HP Forums

Don't know anybody realised already:
The HP-81 has 20 registers. Addressed thru 0 - 9 and .0 to .9
I filled registers 1 to 9 with its own number, register 0 with 10, the secondary registers .1 to .9 with 11 thru 19 and .0 with 20.
When I perform a PRD (print DATA) registers 1 thru 9 and .0 thru .9 and their contents are printed but not register 0 and its content. RCL 0 prints 10.
Is it intentional or a (known) bug? Don't know as I don't own the owner's manual. I have a handbook for HP-80 that has only 1 register - and of course no printer.
Andi

Information is from the HP-81 PDF manual purchasable here on the museum.

The manual is non-specific on this issue. Page 5 indicates how to access all 20 registers. The only distinction specifically for register 0 is:

"Register 0 is always reserved for your use (see page 13)."

Then comments on when, generally, other registers are used for 81 functions. Printing is described as:

"To list the contents of all storage registers, press" (green shift) (PRD).

Following on page 6 is a table on how the 81 uses all 20 registers.

Personally, I would assume this is a bug or oversight when writing the internal code; as the manual says all registers. Specifically excluding register 0 seems random to me.

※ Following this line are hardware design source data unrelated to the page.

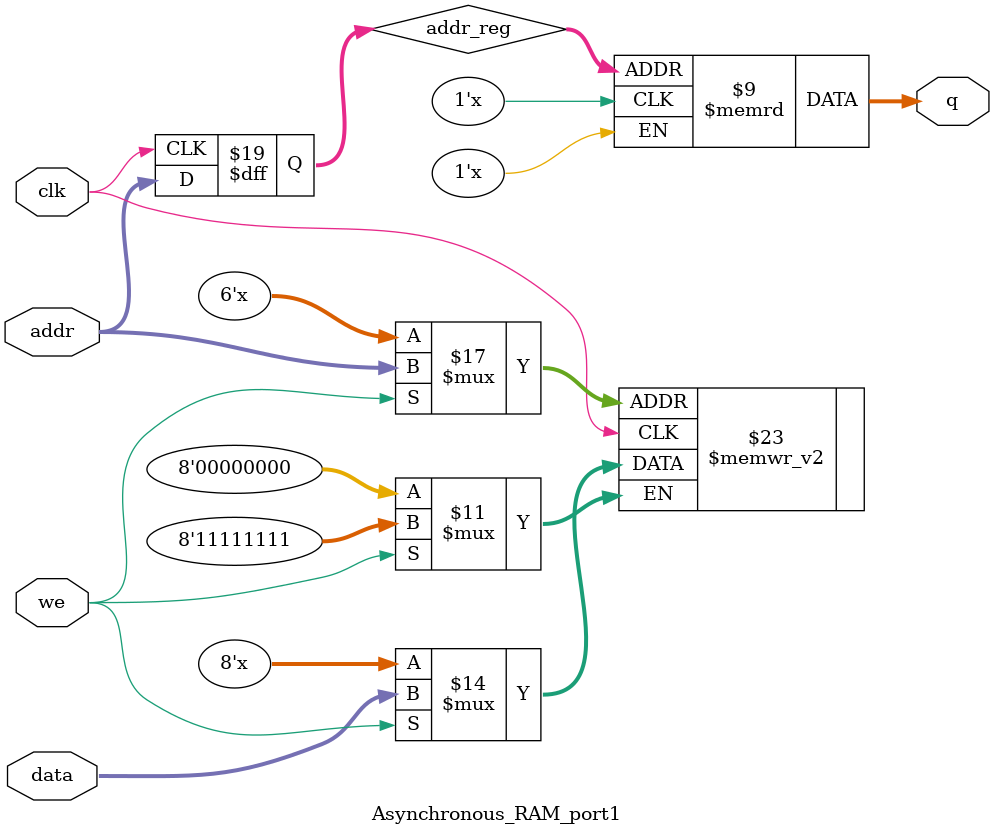
<source format=v>
`timescale 1ns / 1ps



module Asynchronous_RAM_port1
(
	input [7:0] data,
	input [5:0] addr,
	input we, clk,
	output [7:0] q
);

	// Declare the RAM variable
	reg [7:0] ram[63:0];
	
	// Variable to hold the registered read address
	reg [5:0] addr_reg;
	
	always @ (posedge clk)
	begin
	// Write
		if (we)
			ram[addr] <= data;
		
		addr_reg <= addr;
		
	end
		
	// Continuous assignment implies read returns NEW data.
	// This is the natural behavior of the TriMatrix memory
	// blocks in Single Port mode.  
	assign q = ram[addr_reg];
	
endmodule

</source>
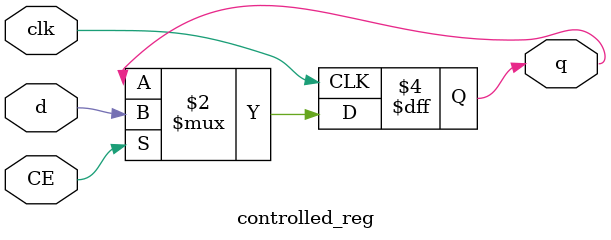
<source format=sv>
module controlled_reg(clk,CE,d,q);
	input logic clk, CE, d;
	output logic q;

	always_ff @(posedge clk) begin
		if(CE)
			q <= d;
	end

endmodule

</source>
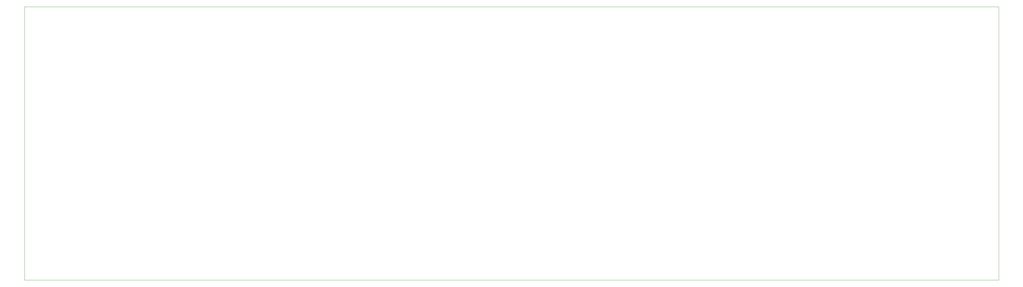
<source format=gbr>
G04 #@! TF.GenerationSoftware,KiCad,Pcbnew,5.1.4-e60b266~84~ubuntu16.04.1*
G04 #@! TF.CreationDate,2019-08-26T00:50:47+07:00*
G04 #@! TF.ProjectId,led_yol,6c65645f-796f-46c2-9e6b-696361645f70,1.0*
G04 #@! TF.SameCoordinates,Original*
G04 #@! TF.FileFunction,Profile,NP*
%FSLAX46Y46*%
G04 Gerber Fmt 4.6, Leading zero omitted, Abs format (unit mm)*
G04 Created by KiCad (PCBNEW 5.1.4-e60b266~84~ubuntu16.04.1) date 2019-08-26 00:50:47*
%MOMM*%
%LPD*%
G04 APERTURE LIST*
%ADD10C,0.050000*%
G04 APERTURE END LIST*
D10*
X-3810000Y-92710000D02*
X302260000Y-92710000D01*
X-3810000Y-178562000D02*
X-3810000Y-92710000D01*
X302260000Y-178562000D02*
X-3810000Y-178562000D01*
X302260000Y-161290000D02*
X302260000Y-178562000D01*
X302260000Y-154940000D02*
X302260000Y-161290000D01*
X302260000Y-153924000D02*
X302260000Y-154940000D01*
X302260000Y-92710000D02*
X302260000Y-153924000D01*
M02*

</source>
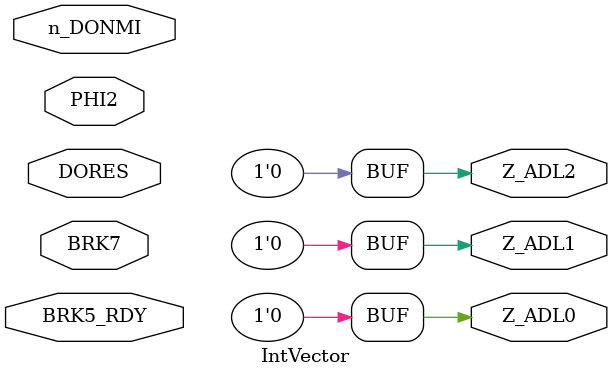
<source format=v>
module BRKProcessing(	// file.cleaned.mlir:2:3
  input  PHI1,	// file.cleaned.mlir:2:31
         PHI2,	// file.cleaned.mlir:2:46
         BRK5,	// file.cleaned.mlir:2:61
         n_ready,	// file.cleaned.mlir:2:76
         RESP,	// file.cleaned.mlir:2:94
         n_NMIP,	// file.cleaned.mlir:2:109
         BR2,	// file.cleaned.mlir:2:126
         T0,	// file.cleaned.mlir:2:140
         n_IRQP,	// file.cleaned.mlir:2:153
         n_IOUT,	// file.cleaned.mlir:2:170
  output BRK6E,	// file.cleaned.mlir:2:188
         BRK7,	// file.cleaned.mlir:2:204
         BRK5_RDY,	// file.cleaned.mlir:2:219
         DORES,	// file.cleaned.mlir:2:238
         n_DONMI,	// file.cleaned.mlir:2:254
         B_OUT	// file.cleaned.mlir:2:272
);

  assign BRK6E = 1'h0;	// file.cleaned.mlir:3:14, :4:5
  assign BRK7 = 1'h0;	// file.cleaned.mlir:3:14, :4:5
  assign BRK5_RDY = 1'h0;	// file.cleaned.mlir:3:14, :4:5
  assign DORES = 1'h0;	// file.cleaned.mlir:3:14, :4:5
  assign n_DONMI = 1'h0;	// file.cleaned.mlir:3:14, :4:5
  assign B_OUT = 1'h0;	// file.cleaned.mlir:3:14, :4:5
endmodule

module IntVector(	// file.cleaned.mlir:6:3
  input  PHI2,	// file.cleaned.mlir:6:27
         BRK5_RDY,	// file.cleaned.mlir:6:42
         BRK7,	// file.cleaned.mlir:6:61
         DORES,	// file.cleaned.mlir:6:76
         n_DONMI,	// file.cleaned.mlir:6:92
  output Z_ADL0,	// file.cleaned.mlir:6:111
         Z_ADL1,	// file.cleaned.mlir:6:128
         Z_ADL2	// file.cleaned.mlir:6:145
);

  assign Z_ADL0 = 1'h0;	// file.cleaned.mlir:7:14, :8:5
  assign Z_ADL1 = 1'h0;	// file.cleaned.mlir:7:14, :8:5
  assign Z_ADL2 = 1'h0;	// file.cleaned.mlir:7:14, :8:5
endmodule


</source>
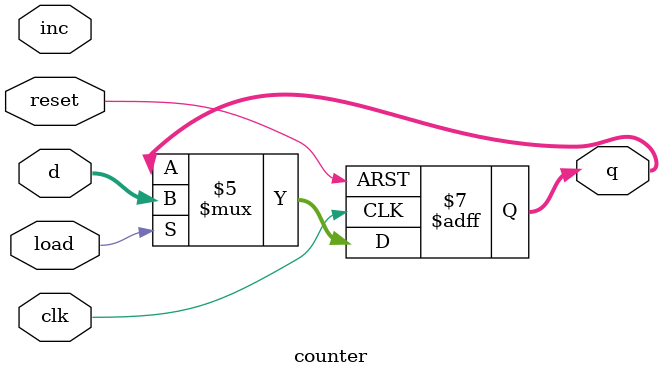
<source format=v>
module counter(clk,reset,load,inc,d,q);
   
  input clk,reset,load,inc;
  input [15:0] d;
  output [15:0] q;
  // reg [15:0] 	 q;

  always @(posedge clk or negedge reset)
    if(!reset) q <= 16'h0000;
    else if(load) q <= d;
    else if(inc) q <= q;

endmodule
</source>
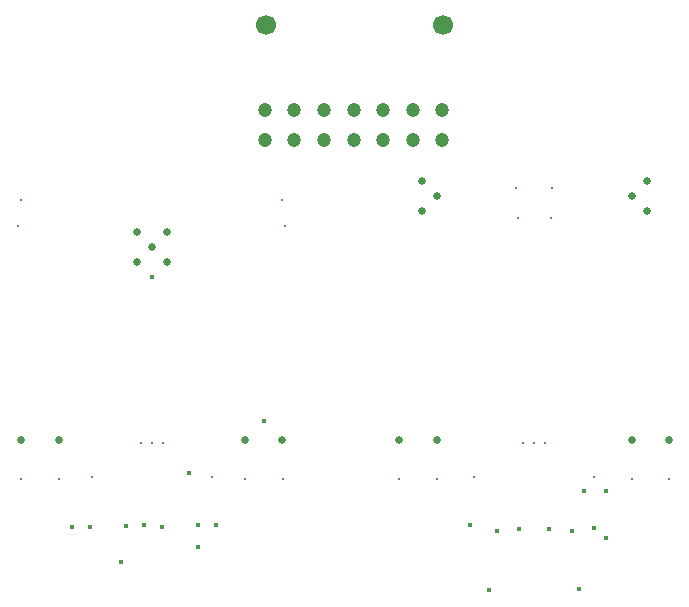
<source format=gbr>
%TF.GenerationSoftware,Altium Limited,Altium Designer,24.1.2 (44)*%
G04 Layer_Color=0*
%FSLAX45Y45*%
%MOMM*%
%TF.SameCoordinates,52D7BD39-7FF0-4AB0-A2C0-E3239692A872*%
%TF.FilePolarity,Positive*%
%TF.FileFunction,Plated,1,4,PTH,Drill*%
%TF.Part,Single*%
G01*
G75*
%TA.AperFunction,ComponentDrill*%
%ADD61C,1.20000*%
%ADD62C,1.70000*%
%TA.AperFunction,ViaDrill,NotFilled*%
%ADD63C,0.38100*%
%ADD64C,0.30480*%
%ADD65C,0.63500*%
%ADD66C,0.30000*%
D61*
X12134800Y10000300D02*
D03*
X12384800D02*
D03*
X12634800D02*
D03*
X12884801D02*
D03*
X13134801D02*
D03*
X13384801D02*
D03*
X13634801D02*
D03*
X12134800Y10250300D02*
D03*
X12384800D02*
D03*
X12634800D02*
D03*
X12884801D02*
D03*
X13134801D02*
D03*
X13384801D02*
D03*
X13634801D02*
D03*
D62*
X13639799Y10972800D02*
D03*
X12142300D02*
D03*
D63*
X14795500Y6197600D02*
D03*
X14030991Y6183686D02*
D03*
X12128500Y7620000D02*
D03*
X11493500Y7175500D02*
D03*
X15019945Y6624665D02*
D03*
X13874046Y6740045D02*
D03*
X14922501Y6708100D02*
D03*
X14833600Y7023100D02*
D03*
X15024100D02*
D03*
X14732001Y6688100D02*
D03*
X14097000D02*
D03*
X14287500Y6700750D02*
D03*
X14541499Y6705600D02*
D03*
X10655300Y6718300D02*
D03*
X10960100Y6730950D02*
D03*
X11112500Y6735800D02*
D03*
X11264900Y6718300D02*
D03*
X11570025Y6733300D02*
D03*
X11722100Y6735800D02*
D03*
X11569700Y6553200D02*
D03*
X10915700Y6419850D02*
D03*
X10502900Y6718300D02*
D03*
X11176000Y8839200D02*
D03*
D64*
X15239999Y7124700D02*
D03*
X12281300Y9491226D02*
D03*
X14922501Y7140599D02*
D03*
X14262801Y9588500D02*
D03*
X14274800Y9334500D02*
D03*
X14554201D02*
D03*
X14566200Y9588500D02*
D03*
X15557500Y7124700D02*
D03*
X13271500D02*
D03*
X13589000D02*
D03*
X13906500Y7139700D02*
D03*
X10067549Y7124700D02*
D03*
X10390275D02*
D03*
X10668000Y7139700D02*
D03*
X11684000D02*
D03*
X11961725Y7124700D02*
D03*
X12284451D02*
D03*
X10045700Y9271000D02*
D03*
X10070700Y9491225D02*
D03*
X12306300Y9271000D02*
D03*
D65*
X15241675Y7454900D02*
D03*
X15559175D02*
D03*
X13590675D02*
D03*
X13273175D02*
D03*
X10391949D02*
D03*
X10069224D02*
D03*
X11963400D02*
D03*
X12280900D02*
D03*
X11303000Y9220200D02*
D03*
X11049000D02*
D03*
X11176000Y9093200D02*
D03*
X11049000Y8966200D02*
D03*
X11303000D02*
D03*
X15367000Y9398000D02*
D03*
X15239999Y9525000D02*
D03*
X15367000Y9652000D02*
D03*
X13462000Y9398000D02*
D03*
X13589000Y9525000D02*
D03*
X13462000Y9652000D02*
D03*
D66*
X11271000Y7429500D02*
D03*
X11176000D02*
D03*
X11081000D02*
D03*
X14414500D02*
D03*
X14509500D02*
D03*
X14319501D02*
D03*
%TF.MD5,9aead73d81f801656b0fdd55b22a96b4*%
M02*

</source>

One could guess since registers 1-19 might be used by the 81, excluding register 0 during printing may be deliberate. i.e. register 0 is only set by you, why print it as you already know its value--so to speak. Alternatively, since registers 1-19 could potentially be modified, it would make sense to print them after operating the 81 for a period of time.

But it does seem arbitrary logic to me--even if it is my own guesswork. Deliberately saving 1 line when producing 19 lines of output seems "why bother?"

Perhaps they thought: Well, HP 81, print 19 registers gives exactly 100 ... LOL

Now if the determined a way to divide that by 5 then it would print the desired 20 registers!

I was kinda wondering why myself. Too bad no one has an answer so far.